▶ _TASK INSTRUCTIONS_
a) Check each statement against the blog post and answer yes or no, quoting the exact words that settle it. (i) The book's pages come from each day in November 2008. (ii) She has been documenting her tea for five years. (iii) The shot below was part of the submission.
b) Repeat word for word the part of the blog post from "3 photos of" up to and including "on Flickr anyway.".

▶ _SOURCE DOCUMENT_
_ _ _ _ _

A collection of photos of the pieces that WeatherGrrrl is submitting to this year’s UMM Annual Juried Student Art Exhibition.

My wonderful wife blogs even less often than me(!), but with good reason: She’s making some super cool art. Part of this weekend was spent taking photos of her work. She’s preparing her submissions to the UMM Annual Juried Student Art Exhibition, and needed photos for the submissions.

3 photos of Sue's handmade book, "30 days of November"
30 days of November

A lot of her work these days is sculpture, but she is submitting one art book: “30 days of November”. The pages are all “tea sheets”, one from each day in November, 2008. For 2.5 years she’s been documenting every time she’s had a cuppa in a variety of ways, one of which is tipping out the leaves onto a 4×3 inch sheet of paper, which then leaves a stain. The “front” side of each page is the “stain” side, and she then embellished the backs in a number of different ways.

I’ve taken some other photos of the process (10.10am, The aftermath, and Pekoe), and it’s really cool to see a book made out of these. The “triptych” above is what she’s actually submitted for consideration. The shot below didn’t end up in the submission shot, but I liked the way the light worked so I posted it on Flickr anyway.

_ _ _ _ _

▶ _LISTING_
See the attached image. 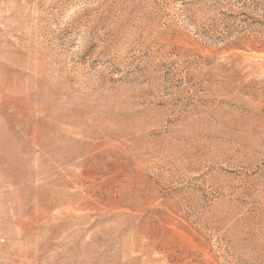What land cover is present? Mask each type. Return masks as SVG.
<instances>
[{"label":"rangeland","instance_id":"rangeland-1","mask_svg":"<svg viewBox=\"0 0 264 264\" xmlns=\"http://www.w3.org/2000/svg\"><path fill=\"white\" fill-rule=\"evenodd\" d=\"M0 264H264V0H0Z\"/></svg>","mask_w":264,"mask_h":264}]
</instances>
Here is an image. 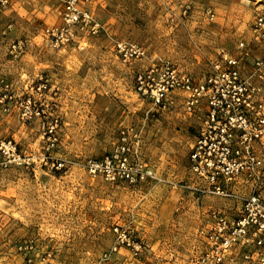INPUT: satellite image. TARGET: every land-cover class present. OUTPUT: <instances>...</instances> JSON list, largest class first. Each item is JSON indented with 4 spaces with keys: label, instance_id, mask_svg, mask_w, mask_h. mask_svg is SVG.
I'll use <instances>...</instances> for the list:
<instances>
[{
    "label": "rangeland",
    "instance_id": "obj_1",
    "mask_svg": "<svg viewBox=\"0 0 264 264\" xmlns=\"http://www.w3.org/2000/svg\"><path fill=\"white\" fill-rule=\"evenodd\" d=\"M64 2L0 0V264H187L210 212L235 217L236 198L196 200L187 190L182 204L165 179L111 183L90 178L86 164L113 152L123 130L139 136L143 126L141 159L131 134L129 158L146 170L158 161L163 178L190 175L199 121L184 112L181 92L164 109L140 98L134 76L160 59L201 81L241 40L252 46L248 63L263 57L251 28L264 0H76L99 24L94 35L65 24ZM116 42L137 45L143 57L123 62ZM255 153L256 175L227 189L264 201V148ZM170 220L189 228H168ZM114 227L141 244L138 257L112 251Z\"/></svg>",
    "mask_w": 264,
    "mask_h": 264
},
{
    "label": "built area",
    "instance_id": "obj_2",
    "mask_svg": "<svg viewBox=\"0 0 264 264\" xmlns=\"http://www.w3.org/2000/svg\"><path fill=\"white\" fill-rule=\"evenodd\" d=\"M64 4L65 24L79 25L91 35L99 31V24L78 9L76 0H65ZM251 32L253 41L264 44V12L255 17ZM115 48L123 62L144 55L132 43L116 42ZM251 52L250 44L239 41L235 54L219 53L210 63L207 76L198 82L160 59L134 76L136 94L149 99L156 108H166L172 96L181 92L184 112L201 113L188 156V171L198 182L193 191L198 195L234 197L240 202L238 214L233 218L218 211L210 212L200 232L201 244L187 258V264H264V201L256 191L244 197L227 189L256 175L261 162L255 149L264 148V56L248 63ZM130 134L138 145L137 132L132 128L123 130L113 152L101 161L87 162L90 178L100 175L108 182L129 185L151 178L136 154L135 158H129ZM1 147L14 158L15 146L11 142ZM113 231L112 251L123 246L138 257L141 244L121 228L114 227Z\"/></svg>",
    "mask_w": 264,
    "mask_h": 264
},
{
    "label": "crops",
    "instance_id": "obj_3",
    "mask_svg": "<svg viewBox=\"0 0 264 264\" xmlns=\"http://www.w3.org/2000/svg\"><path fill=\"white\" fill-rule=\"evenodd\" d=\"M194 116V118L196 119V120H198L199 121V119H200V117H201V113L199 112V113H196V114H194L193 115ZM143 126H141V128H139V130H137V131H139V155H140V159H141V156H142V154H141V148H143V146L145 145V143L147 142L146 140H145V138H143ZM158 132H160V129H158L157 130V132H156V134L158 133ZM153 142H156V139H154L153 140ZM164 144H166V142H164ZM142 161H144L143 159H142ZM165 161V160H164ZM152 165H153V167L152 166H149L148 167V171L151 173V179L152 180H154V181H161V180H164L165 179V181H167V182H170L171 184H173V186H175V187H171L172 189L174 188H179L178 189V195H180V197H179V199L178 200H181V203L182 204H184L183 202V200H185L188 196H185V195H183L184 193H186V191L187 190H191V192H190V194H189V196L190 195H192V194H195V196H196V200H198V198L201 196V195H198V194H196L194 191H193V189H194V187H195V185H196V183L194 184L193 182H192V179L193 178H191L190 177V175L188 174L187 176H182V177H180V178H178V179H174V178H168V176H167V178L165 177V178H163L162 176H160L159 174H158V169H153V168H155L156 166H158V165H160V163L158 162V161H155L154 160V162L152 163ZM146 166V165H145ZM150 181V184L153 182V181ZM157 186V185H156ZM177 200V201H178ZM176 201V202H177ZM182 207H181V210H180V212H183V209L185 208L183 205H181ZM178 209V208H177ZM177 209H175V207L172 209V212H171V214H173ZM184 213H186L185 211H184ZM164 225L166 226V227H168V228H171V229H183V228H189V224H188V222H186V221H176V220H170V221H167V222H165L164 223ZM195 225H197V223H195ZM197 228V227H196Z\"/></svg>",
    "mask_w": 264,
    "mask_h": 264
}]
</instances>
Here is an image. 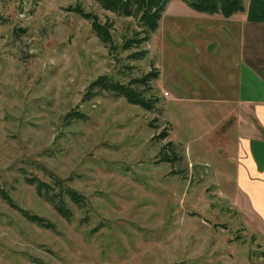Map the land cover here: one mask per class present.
Wrapping results in <instances>:
<instances>
[{"label":"rangeland","instance_id":"obj_1","mask_svg":"<svg viewBox=\"0 0 264 264\" xmlns=\"http://www.w3.org/2000/svg\"><path fill=\"white\" fill-rule=\"evenodd\" d=\"M77 9L110 24L119 48L138 29L95 0H0V188L54 224L0 197V264H264V176L243 179L220 156L236 129H222L220 101L199 99L222 90L209 93V63L193 68V9L169 0L134 61ZM153 67L160 112L106 90L86 97L100 75L126 82ZM168 141L180 160L159 159ZM50 175L86 196L68 220L25 181Z\"/></svg>","mask_w":264,"mask_h":264},{"label":"crops","instance_id":"obj_2","mask_svg":"<svg viewBox=\"0 0 264 264\" xmlns=\"http://www.w3.org/2000/svg\"><path fill=\"white\" fill-rule=\"evenodd\" d=\"M193 22L200 29L193 34V68L209 63V93L222 90L199 99L220 101L222 129H236L220 156L239 165L243 179L264 176V0H244L243 10L229 17L193 10Z\"/></svg>","mask_w":264,"mask_h":264},{"label":"trees","instance_id":"obj_3","mask_svg":"<svg viewBox=\"0 0 264 264\" xmlns=\"http://www.w3.org/2000/svg\"><path fill=\"white\" fill-rule=\"evenodd\" d=\"M104 9L110 10L117 15L130 16L136 20L137 30L124 40L119 46L114 42L113 35L110 31L111 25L101 23L98 16L92 12H84L77 9V12L84 18L91 21L92 30L96 36L106 44L111 50L128 51L126 55L129 60H139L146 56L148 50L143 48L144 42L150 39L151 34L157 29L162 12L169 0H95ZM187 6L197 12L208 14L219 13L224 17L242 11L244 0H182ZM131 70L130 65H126ZM159 72L153 67L139 76L129 74L126 82L115 80L109 75H100L92 80L87 86V98L99 94L101 90H106L115 96L123 97L130 104H136L142 108L153 111L157 109L162 111L158 102L160 99L156 95L153 82L157 79ZM71 119L83 118L81 113H69ZM167 136L166 132L162 137ZM158 157L164 162H174L180 160L178 145L173 141L163 144L158 151ZM25 181L35 188L36 194L48 202L54 210L63 218L70 219L73 211L69 202L78 208L86 205V196L78 190L64 184V182L55 176L50 175V181H45L37 176L25 177ZM0 197L10 206L16 208L28 221L36 225L53 230L54 224L47 218L33 214L28 210L22 209L15 205L12 197L0 188ZM84 220V219H83Z\"/></svg>","mask_w":264,"mask_h":264}]
</instances>
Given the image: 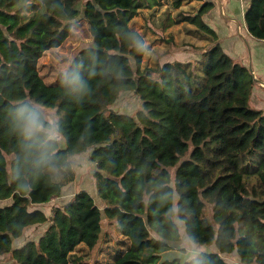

_ _ _ _ _

▶ _SOLUTIONS TO EACH TASK_
a)
(i) Yes: "one from each day in November, 2008"
(ii) No: "For 2.5 years she’s been documenting every time she’s had a cuppa"
(iii) No: "The shot below didn’t end up in the submission shot"

b)
3 photos of Sue's handmade book, "30 days of November"
30 days of November

A lot of her work these days is sculpture, but she is submitting one art book: “30 days of November”. The pages are all “tea sheets”, one from each day in November, 2008. For 2.5 years she’s been documenting every time she’s had a cuppa in a variety of ways, one of which is tipping out the leaves onto a 4×3 inch sheet of paper, which then leaves a stain. The “front” side of each page is the “stain” side, and she then embellished the backs in a number of different ways.

I’ve taken some other photos of the process (10.10am, The aftermath, and Pekoe), and it’s really cool to see a book made out of these. The “triptych” above is what she’s actually submitted for consideration. The shot below didn’t end up in the submission shot, but I liked the way the light worked so I posted it on Flickr anyway.